Tarefas obrigatórias:
1: No excerto sobre o altruísmo e o interesse, que desconto foi prometido no pagamento das quotas em falta?
2: Transcreva do excerto sobre o altruísmo e o interesse o trecho que se inicia nas palavras "Altruísmo ou interesse" e termina depois de "ou camuflado nelas.".

Excerto do documento:

========================================================================

Mais tarde, em casa, e a propósito da tertúlia do café volto a deparar-me casualmente com a mesma questão, o que move as pessoas ? O altruísmo desinteressado, boa fé, boa vontade ou o interesse pessoal ou de grupo ? Desta vez suscitou-me verdadeira curiosidade o facto de os jornais e alguns folhetos na caixa do correio, numa simultaneidade premeditada e articulada com SMS e e-mails, me forçarem a dar conta de umas quaisquer eleições no meu partido, meu quer-se dizer-se, não pago quotas há bem mais de uma dúzia de anos, mas isso não foi obstáculo que tivesse obstado ao bombardeamento abusivo de que fui alvo, com intromissões forçadas na minha privacidade, talvez por me ter sido prometido despudoradamente um desconto de 90% no pagamento das cotas em falta (quotas ou cotas é a mesma coisa), ainda que eu seja mais do tipo ou tudo ou nada percebem ?  Melhor fazer rezet e recomeçar, como quando o PC pifa… mas enfim, “em frente que atrás vem gente”, como diria uma velha amiga minha que até era bastante nova…  era e é.

Altruísmo ou interesse material ou outro ? E não serão o altruísmo e a bondade movidos por interesse ? Tão pertinente questão, ou dilema, foi há muitos anos cientificamente provado por George Price, que tão bem o explicou através de uma fórmula matemática que nos deixou uma equação e cuja preposição (ou proposição, neste caso?) nunca falha e o tornou conhecido primeiro e famoso depois precisamente por isso, essa equação acabaria por levar ao teorema que tem o seu nome. Mas, alinhavava eu, foi o aparente desinteresse e o excesso de voluntarismo e a propaganda a essas eleições no meu partido que me deitaram para cima a levar-me à observação do muito interesse ou tanto desinteresse demonstrado ou camuflado nelas.

========================================================================

Extratos dos registos:
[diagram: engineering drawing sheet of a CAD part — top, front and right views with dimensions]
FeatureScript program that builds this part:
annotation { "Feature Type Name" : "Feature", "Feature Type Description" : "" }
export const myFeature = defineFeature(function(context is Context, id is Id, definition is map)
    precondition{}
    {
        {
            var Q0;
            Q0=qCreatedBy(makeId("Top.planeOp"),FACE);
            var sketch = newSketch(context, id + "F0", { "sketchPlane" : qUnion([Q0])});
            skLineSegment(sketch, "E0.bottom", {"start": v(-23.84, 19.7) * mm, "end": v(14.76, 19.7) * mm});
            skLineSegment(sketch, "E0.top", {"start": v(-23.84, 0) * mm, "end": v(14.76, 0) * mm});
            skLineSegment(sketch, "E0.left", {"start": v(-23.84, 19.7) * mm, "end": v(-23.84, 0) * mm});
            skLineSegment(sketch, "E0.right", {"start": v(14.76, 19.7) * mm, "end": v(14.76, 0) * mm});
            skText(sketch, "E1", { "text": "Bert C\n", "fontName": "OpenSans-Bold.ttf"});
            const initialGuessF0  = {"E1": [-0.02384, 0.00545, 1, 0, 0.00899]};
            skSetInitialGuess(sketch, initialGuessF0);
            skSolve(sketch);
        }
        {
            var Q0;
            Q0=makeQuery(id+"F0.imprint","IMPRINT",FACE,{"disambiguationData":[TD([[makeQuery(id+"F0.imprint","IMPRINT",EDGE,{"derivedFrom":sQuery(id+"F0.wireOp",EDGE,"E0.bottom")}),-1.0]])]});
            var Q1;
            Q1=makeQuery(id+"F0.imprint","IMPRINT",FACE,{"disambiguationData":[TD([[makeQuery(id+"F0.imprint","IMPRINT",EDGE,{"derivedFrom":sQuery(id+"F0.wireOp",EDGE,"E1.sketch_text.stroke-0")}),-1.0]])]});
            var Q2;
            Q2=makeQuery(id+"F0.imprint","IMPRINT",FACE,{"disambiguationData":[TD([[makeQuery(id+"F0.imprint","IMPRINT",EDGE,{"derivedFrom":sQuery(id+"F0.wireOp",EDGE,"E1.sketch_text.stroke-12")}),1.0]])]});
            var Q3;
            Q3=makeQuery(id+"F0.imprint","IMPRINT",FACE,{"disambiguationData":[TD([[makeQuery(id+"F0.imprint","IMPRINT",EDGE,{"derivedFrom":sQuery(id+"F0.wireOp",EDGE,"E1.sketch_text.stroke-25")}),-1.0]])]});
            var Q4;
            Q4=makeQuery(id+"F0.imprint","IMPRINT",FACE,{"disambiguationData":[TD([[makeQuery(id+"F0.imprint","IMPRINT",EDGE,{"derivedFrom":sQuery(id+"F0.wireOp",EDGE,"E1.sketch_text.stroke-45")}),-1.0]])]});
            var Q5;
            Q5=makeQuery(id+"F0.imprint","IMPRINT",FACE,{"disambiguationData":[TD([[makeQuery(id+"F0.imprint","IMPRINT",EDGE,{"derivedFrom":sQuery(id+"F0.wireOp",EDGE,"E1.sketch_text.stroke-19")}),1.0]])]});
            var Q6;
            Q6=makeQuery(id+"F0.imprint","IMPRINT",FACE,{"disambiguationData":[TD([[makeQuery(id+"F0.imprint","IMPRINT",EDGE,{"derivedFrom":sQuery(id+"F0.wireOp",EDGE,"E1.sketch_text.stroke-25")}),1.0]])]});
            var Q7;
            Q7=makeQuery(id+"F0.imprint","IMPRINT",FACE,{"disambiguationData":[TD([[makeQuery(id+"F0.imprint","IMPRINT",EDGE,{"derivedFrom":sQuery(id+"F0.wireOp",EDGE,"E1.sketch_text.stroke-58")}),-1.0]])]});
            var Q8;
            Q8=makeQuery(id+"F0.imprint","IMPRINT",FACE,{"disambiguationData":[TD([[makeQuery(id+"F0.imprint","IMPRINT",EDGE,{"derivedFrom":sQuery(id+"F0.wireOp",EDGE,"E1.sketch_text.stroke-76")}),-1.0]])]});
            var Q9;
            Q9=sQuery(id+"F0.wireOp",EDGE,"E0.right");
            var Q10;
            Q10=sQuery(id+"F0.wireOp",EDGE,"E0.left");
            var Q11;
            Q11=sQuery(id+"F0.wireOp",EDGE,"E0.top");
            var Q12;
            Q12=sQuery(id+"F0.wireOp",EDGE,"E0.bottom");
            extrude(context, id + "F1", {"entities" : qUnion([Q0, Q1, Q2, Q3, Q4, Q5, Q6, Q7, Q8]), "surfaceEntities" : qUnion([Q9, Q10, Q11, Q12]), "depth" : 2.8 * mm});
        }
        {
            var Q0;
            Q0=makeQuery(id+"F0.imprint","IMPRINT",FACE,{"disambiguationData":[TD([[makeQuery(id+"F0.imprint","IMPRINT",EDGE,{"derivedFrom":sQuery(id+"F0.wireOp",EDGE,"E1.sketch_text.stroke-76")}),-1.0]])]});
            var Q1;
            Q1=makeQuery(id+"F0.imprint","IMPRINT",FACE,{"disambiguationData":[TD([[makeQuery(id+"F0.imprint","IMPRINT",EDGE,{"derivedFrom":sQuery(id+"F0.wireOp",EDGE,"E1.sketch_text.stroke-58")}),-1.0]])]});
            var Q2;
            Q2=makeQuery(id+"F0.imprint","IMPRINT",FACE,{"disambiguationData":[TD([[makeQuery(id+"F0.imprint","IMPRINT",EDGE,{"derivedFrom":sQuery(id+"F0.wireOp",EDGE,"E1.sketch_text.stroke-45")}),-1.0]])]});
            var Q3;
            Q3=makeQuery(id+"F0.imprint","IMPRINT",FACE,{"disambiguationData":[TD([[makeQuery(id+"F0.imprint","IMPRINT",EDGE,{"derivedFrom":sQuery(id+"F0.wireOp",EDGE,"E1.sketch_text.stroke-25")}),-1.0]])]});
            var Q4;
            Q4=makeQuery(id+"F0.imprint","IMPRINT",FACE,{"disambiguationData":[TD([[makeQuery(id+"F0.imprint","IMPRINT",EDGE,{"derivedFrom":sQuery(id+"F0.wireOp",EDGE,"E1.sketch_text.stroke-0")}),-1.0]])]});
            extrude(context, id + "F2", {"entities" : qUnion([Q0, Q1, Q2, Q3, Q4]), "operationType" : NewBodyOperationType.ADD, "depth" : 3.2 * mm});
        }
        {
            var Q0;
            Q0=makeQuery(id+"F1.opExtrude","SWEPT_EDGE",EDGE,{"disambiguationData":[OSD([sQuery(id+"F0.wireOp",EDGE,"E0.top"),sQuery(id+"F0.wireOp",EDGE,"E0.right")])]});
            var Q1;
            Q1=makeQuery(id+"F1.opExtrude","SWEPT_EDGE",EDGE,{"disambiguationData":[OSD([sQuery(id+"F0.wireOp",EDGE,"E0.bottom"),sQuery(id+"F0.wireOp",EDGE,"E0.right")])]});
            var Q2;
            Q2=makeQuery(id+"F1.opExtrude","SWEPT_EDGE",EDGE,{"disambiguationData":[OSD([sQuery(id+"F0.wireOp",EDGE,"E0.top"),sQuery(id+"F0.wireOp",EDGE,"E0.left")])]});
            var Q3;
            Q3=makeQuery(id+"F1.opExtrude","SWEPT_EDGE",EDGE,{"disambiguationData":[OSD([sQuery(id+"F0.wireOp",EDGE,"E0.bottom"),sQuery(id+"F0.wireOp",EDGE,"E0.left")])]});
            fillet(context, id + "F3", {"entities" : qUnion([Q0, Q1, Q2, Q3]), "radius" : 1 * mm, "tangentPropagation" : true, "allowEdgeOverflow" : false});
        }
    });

========================================================================

Resolução das tarefas:
1: Um desconto de 90%.

2:
Altruísmo ou interesse material ou outro ? E não serão o altruísmo e a bondade movidos por interesse ? Tão pertinente questão, ou dilema, foi há muitos anos cientificamente provado por George Price, que tão bem o explicou através de uma fórmula matemática que nos deixou uma equação e cuja preposição (ou proposição, neste caso?) nunca falha e o tornou conhecido primeiro e famoso depois precisamente por isso, essa equação acabaria por levar ao teorema que tem o seu nome. Mas, alinhavava eu, foi o aparente desinteresse e o excesso de voluntarismo e a propaganda a essas eleições no meu partido que me deitaram para cima a levar-me à observação do muito interesse ou tanto desinteresse demonstrado ou camuflado nelas.